En esas instancias, que los represores preferían llamar entrevistas, a los prisioneros los acusaban de traidores y los atemorizaban con que nunca saldrían de la cárcel. Mientras, el aire acondicionado de la habitación, en la que los dejaban solos antes y después de los interrogatorios, estaba al mínimo y los prisioneros, en chancletas y solo con el traje de preso, se congelaban de frío. En algunos casos, los interrogatorios se prolongaron hasta por un año y continuaron luego de que tuvieran una sentencia judicial.
Otra forma de presión psicológica sobre las víctimas fue la arbitrariedad sobre las visitas. No había forma de predecir cuándo verían a sus familiares, nada que les brindara una certeza. Podía pasar un mes y medio, 50 días o hasta tres meses. Lo único seguro era que no podían ver a más de dos personas y que si tenían hijos, tampoco los verían. Las visitas se regularizaron recién a los ocho meses de estar en prisión. Hernández cree que esa decisión de aislarlos por tanto tiempo buscaba «dañarlos emocional y psicológicamente». La ansiedad y la depresión ocasionadas por el contexto le hicieron perder más de 30 quilos.

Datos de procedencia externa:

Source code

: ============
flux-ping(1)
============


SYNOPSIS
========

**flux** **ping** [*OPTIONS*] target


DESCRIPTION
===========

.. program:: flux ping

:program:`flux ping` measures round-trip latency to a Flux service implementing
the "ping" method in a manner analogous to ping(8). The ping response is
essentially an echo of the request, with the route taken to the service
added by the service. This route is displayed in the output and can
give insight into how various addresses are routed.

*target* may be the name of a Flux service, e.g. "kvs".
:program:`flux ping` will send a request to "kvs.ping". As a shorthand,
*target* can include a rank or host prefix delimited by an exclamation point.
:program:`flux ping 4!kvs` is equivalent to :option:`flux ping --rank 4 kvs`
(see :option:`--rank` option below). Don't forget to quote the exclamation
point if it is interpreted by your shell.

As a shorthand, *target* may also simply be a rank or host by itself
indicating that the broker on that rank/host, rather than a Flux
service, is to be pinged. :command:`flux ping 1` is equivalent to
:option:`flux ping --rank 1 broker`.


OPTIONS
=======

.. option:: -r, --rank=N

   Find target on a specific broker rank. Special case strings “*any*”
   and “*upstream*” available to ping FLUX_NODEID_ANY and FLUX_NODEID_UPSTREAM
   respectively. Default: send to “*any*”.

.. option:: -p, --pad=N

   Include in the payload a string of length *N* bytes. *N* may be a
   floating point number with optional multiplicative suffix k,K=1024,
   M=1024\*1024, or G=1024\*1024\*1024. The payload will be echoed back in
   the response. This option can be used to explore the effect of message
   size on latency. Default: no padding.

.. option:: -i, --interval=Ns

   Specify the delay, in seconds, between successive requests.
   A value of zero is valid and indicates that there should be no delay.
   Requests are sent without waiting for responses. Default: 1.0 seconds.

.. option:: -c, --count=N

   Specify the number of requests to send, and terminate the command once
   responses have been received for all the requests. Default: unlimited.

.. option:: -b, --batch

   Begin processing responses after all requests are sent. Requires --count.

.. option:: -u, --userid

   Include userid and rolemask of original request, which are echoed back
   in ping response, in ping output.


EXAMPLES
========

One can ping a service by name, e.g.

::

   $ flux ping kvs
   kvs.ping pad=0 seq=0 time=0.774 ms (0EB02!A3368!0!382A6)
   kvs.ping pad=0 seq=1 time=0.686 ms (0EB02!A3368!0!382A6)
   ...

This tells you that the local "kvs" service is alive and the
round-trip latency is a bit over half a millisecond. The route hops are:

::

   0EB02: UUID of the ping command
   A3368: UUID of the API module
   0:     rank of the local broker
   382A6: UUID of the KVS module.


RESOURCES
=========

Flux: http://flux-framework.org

Al tiempo, algunos afortunados accedían a un traspaso a una celda con mejores condiciones. Cuando Larios no soportó más el encierro y la oscuridad, decidió iniciar una huelga de hambre y, ante la amenaza, las autoridades decidieron trasladarlo a otro espacio. Una habitación de 20 metros cuadrados, con luz y ventilación natural. La celda contaba con una especie de terraza enrejada, de aproximadamente 1 metro cuadrado, en la que, durante el día o la noche, podían salir del agobio de las cuatro paredes. En estas celdas había tres o cuatro prisioneros que solo podían hablar entre ellos. No podían comunicarse con los de la celda de enfrente ni tenían posibilidad de salir a un patio común.
Hernández siente que el objetivo de la incomunicación con los demás prisioneros y con los familiares era llevarlos a un estado depresivo, sin ninguna capacidad para distraerse. Que el día a día fuera pesado. Sin acceso a libros. Sin cantar ni silbar. «Quisieron que nos mostráramos quebrados, suplicantes y humillados, pero eso no fue lo que pasó», exclama. En el encierro, el ejercicio se tornaba fundamental. Hernández buscaba caminar todo el día. Había calculado que 105 vueltas a la celda era el equivalente a 1 quilómetro. Para no pensar, aumentó el número de vueltas hasta llegar a las 3.300 diarias. Uno de los peores escenarios de incomunicación lo tuvo Tamara Dávila, recuerda Larios, que pasó los 14 meses de encierro en soledad y su único apoyo era cantar para sí canciones de misa campesina.